It's official
 

I went in today for my biopsy, and it is indeed liver mets. If I had not found this forum, i would most likely be devastated, but I feel somewhat hopeful. My doctor told me he has a patient with the her2 positive, hormone negative like me, and she is six years NED as of this week.
I start Herceptin next week, and taxotere/carboplatin the week after. Not sure what to expect from that, but intend to do my best to keep my job and live a normal life while doing the chemo. Any advice you all have to give me on this regimen would be greatly appreciated.
Im officially ready to join your list of stage IV survivors, and I sure look forward to getting to know all of you.
Btw...Im Jody from Kansas. Im 43, and I have three children, two of whom are teenagers that still live at home. I am an assistant manager in a restaurant. Looking forward to knowing more about you all as well.

Re: It's official
 

I meant I went in for the results of my biopsy. I type faster than my brain processes things..lol

Re: It's official
 

Jody,

I like your positive attitude and wish you an easy time with your chemo. Herceptin shouldn't be bad at all. I worked part time during chemo and full time with Herceptin - as a diamond grader.

Plan more downtime for rest and self care and you should get through the tough part - chemo okay. Exercise helps to keep you strong during and after treatment.

Wishing you an easy time and a future of NED.

Re: It's official
 

Hi Jody,
You have a good, strong attitude and you will find many other individuals with the same attitude here!! You will also find the most current options for treatments and help, given the experience and education/self-education of the group. You have found THE site you want to be at. This group of individuals never cease to amaze me with their information.
Karen

Re: It's official
 

Hi Jody. I'm sorry that the small hope I was extending did not materialize. But you had yourself well prepared for whatever the results and recommendations. My chemo was pretty much the same as yours. I had Taxol.
Expect the first treatment to be a loooong day. Dress really warm and comfy. Treatment rooms are always cold. Bring snacks and water. My center served us sandwiches. Have something to stay busy, reading, iPod. I kept a journal. You will also probably be sleepy from the premeds they administer. I was hyper the day after but then crashed around day 2 or 3 so you might consider scheduling your days off work accordingly.
My appetite went away so I tried to eat high fat and calorie things. Frequent small snacks of cheese, yogurt, Ensure drink. My onc said this was one time I could splurge on hamburgers, milk shakes etc, to maintain weight.
Have easy foods around the house. And when people ask how they can help, TELL them....they could make meals and bring them over, or take the kids for pizza, do some housework. Whatever you need.
Build a team of treatment specialists and attend groups if your facility has any and you have the time. Keep notes of everything. Have someone with you at appointments to help hear what you are being told...
That is all off the top of my head. I know others will be along to offer support.
Keep the faith.

Re: It's official
 

Well, once again I follow Bonnie...:) Can't figure out how she is always one step ahead of me! Sorry that the biopsy report was not what you wanted to hear, but it is just information and now you know what you are dealing with.

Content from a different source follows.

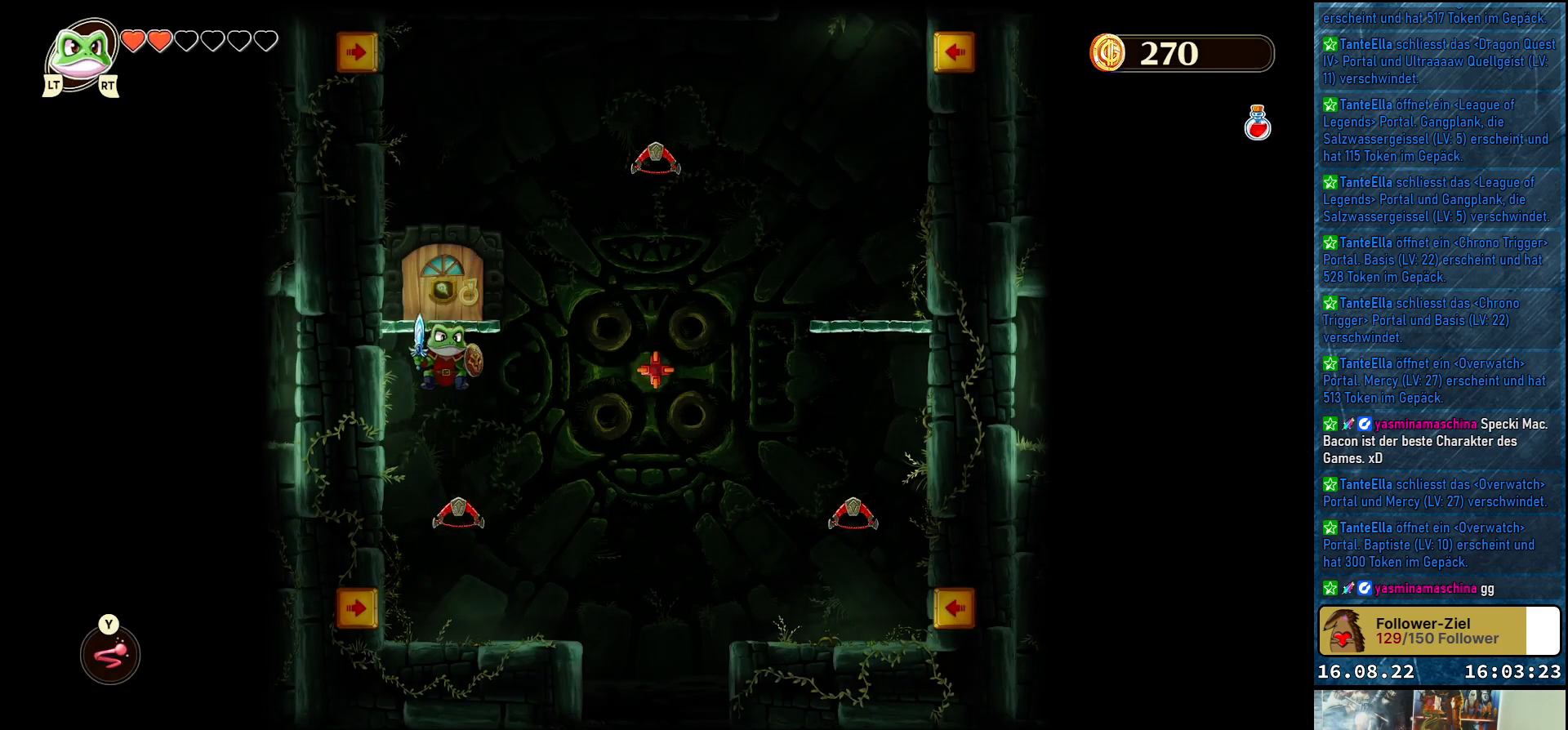
{"buttons": [], "left_stick": "center", "right_stick": "center", "events": [[250, "left_stick", "center"]]}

I had a similar combo, Taxol/Carboplatin/Herceptin in weekly doses (3 wks on, one wk off on the T/C, Herceptin every week). I think it is more common to get it every 3 weeks. This combo slammed my extensive liver mets into remission for 2 1/2 years.

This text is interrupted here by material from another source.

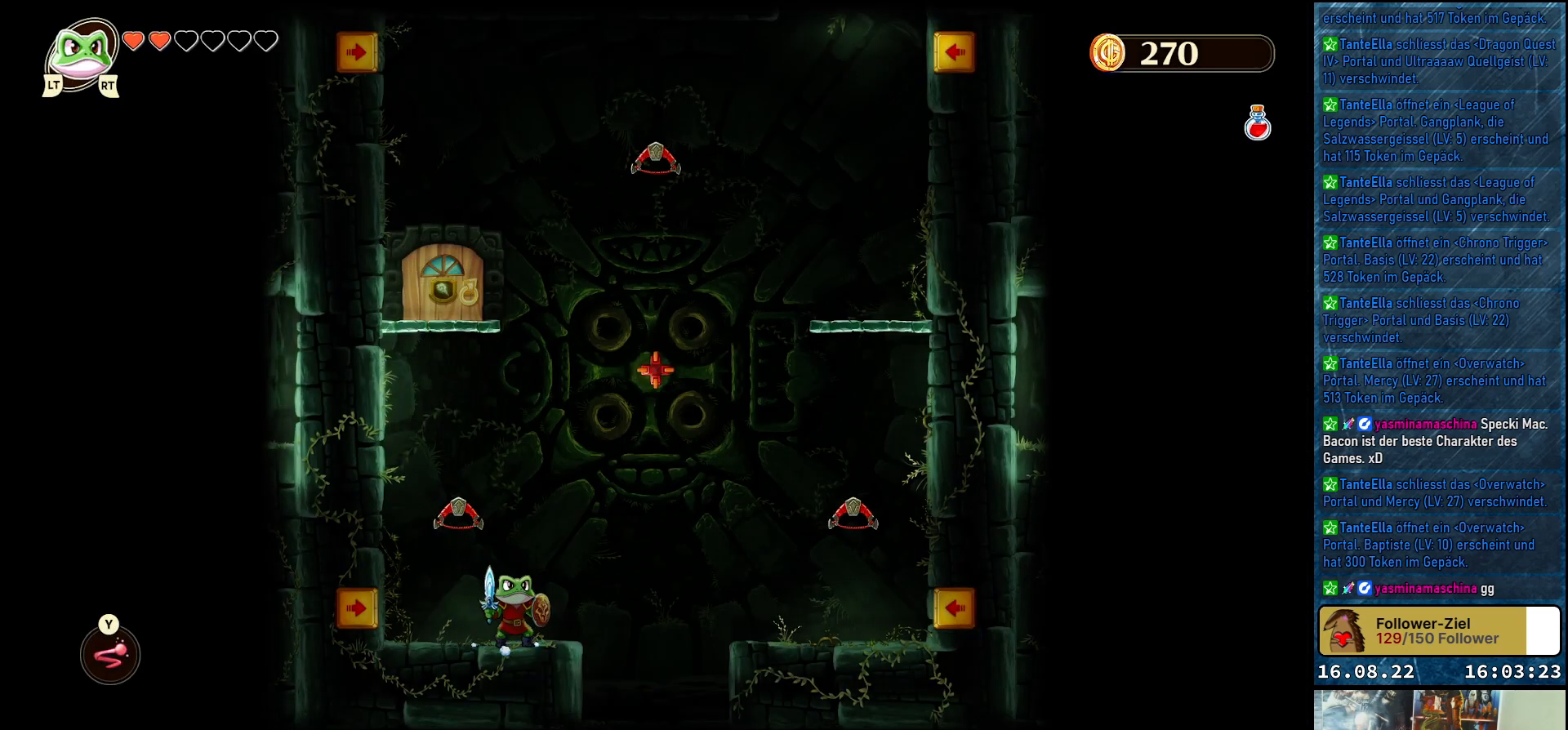
{"buttons": [], "left_stick": "up-right", "right_stick": "center", "events": [[67, "A", "down"], [83, "left_stick", "right"], [200, "A", "up"], [267, "left_stick", "up-right"], [300, "Y", "down"], [400, "Y", "up"]]}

If you don't mind, I'll share some practical tips based on my experience. I really thought I felt pretty good all during my chemo - so don't claim any side effects until/unless you actually get them. Lots of people do fine.

I continued to work throughout my treatment, although my job is not very physical it does require a sharp mind which at times (especially after a few cycles) became challenging. I did that mainly because being at home was just a reminder that all was not well, and I would be in tears by noon every Monday. But some people choose to take more time off of work and either choice is fine - you will make the right choice for you.

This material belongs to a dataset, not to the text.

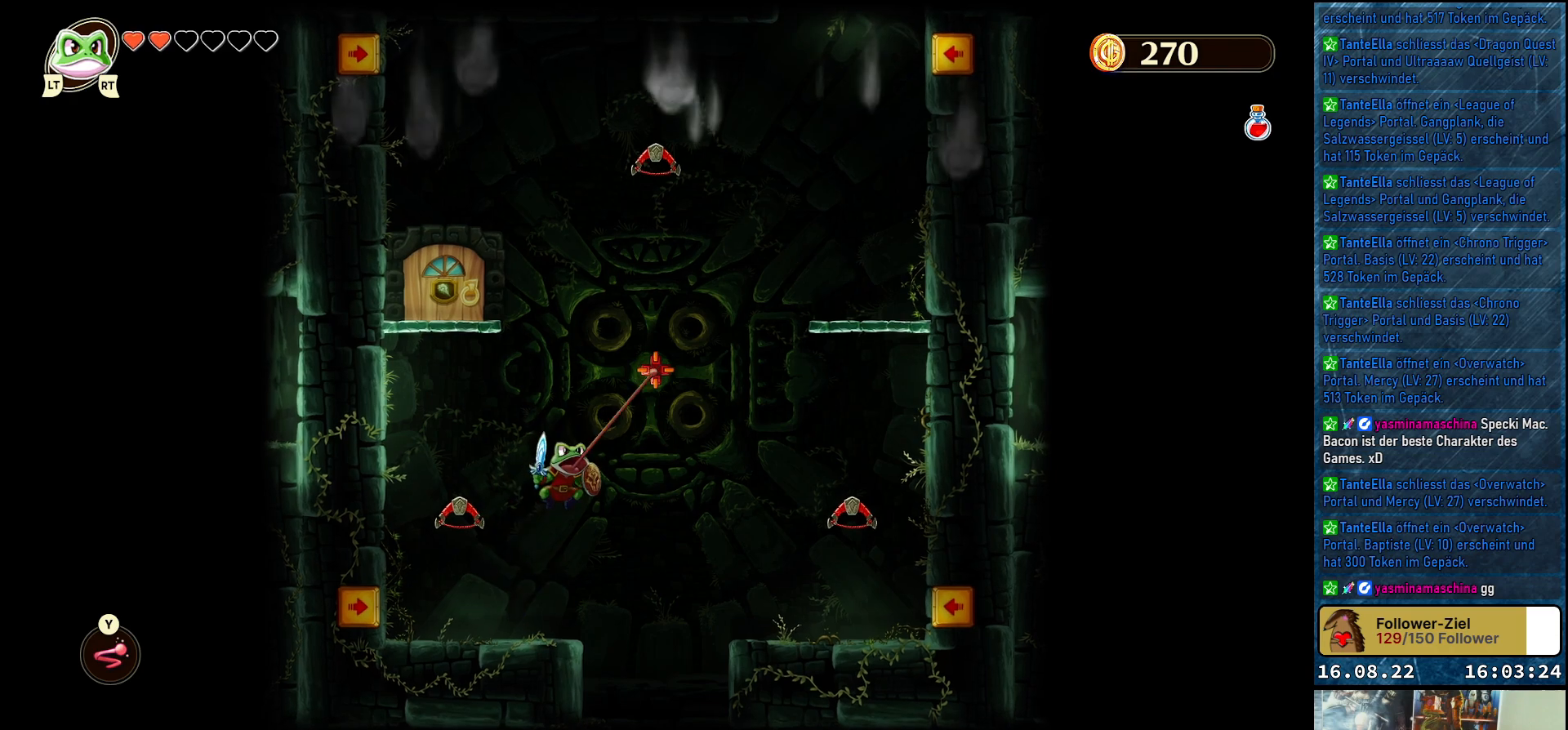
{"buttons": [], "left_stick": "center", "right_stick": "center", "events": [[117, "left_stick", "center"]]}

Just listen to your body and be gentle with yourself, but it is helpful to stay as active as you can - you will feel better and be stronger.

I had relatively few side effects (zero nausea or anything like that, mild neuropathy and some fatigue that got cumulatively worse towards the end of my 6 cycles.) EVERY patient who got taxotere in my onc's office also had bags of frozen peas which they put on their fingers and toes to reduce the risk of damage to the nail beds. Far as I could tell, it seemed to help.

Your onc/nurse will probably send you home with prescriptions for anti-nausea meds, and you will probably also be premedicated in the IV with these. I never needed any of the prescription meds, but it was good to have the back up. Do make sure to let them know if you are having any problems at all - they really can do a lot to mitigate side effects.

You probably will also receive IV steroids to prevent allergic reactions. These can interfere with your sleep (like, have you up cleaning house at 3am!) so I would always take an Ativan on the evening of my treatment. It's an anti nausea med, but also helps you sleep which is why I took it. I also asked them to reduce the steroid dose after a bit, which they did.

All in all, the chemo is doable, and worth it. With Stage IV, the goal is a bit different: maximum efficacy with minimum toxicity. This helps you to stay strong and continue to give that stupid cancer the what-for.

Be well,
Chris

Re: It's official
 

My first regimen was the same as yours and I worked throughout. I got tired though so working was it - somebody else had to do housework and dinner. I hope you have help.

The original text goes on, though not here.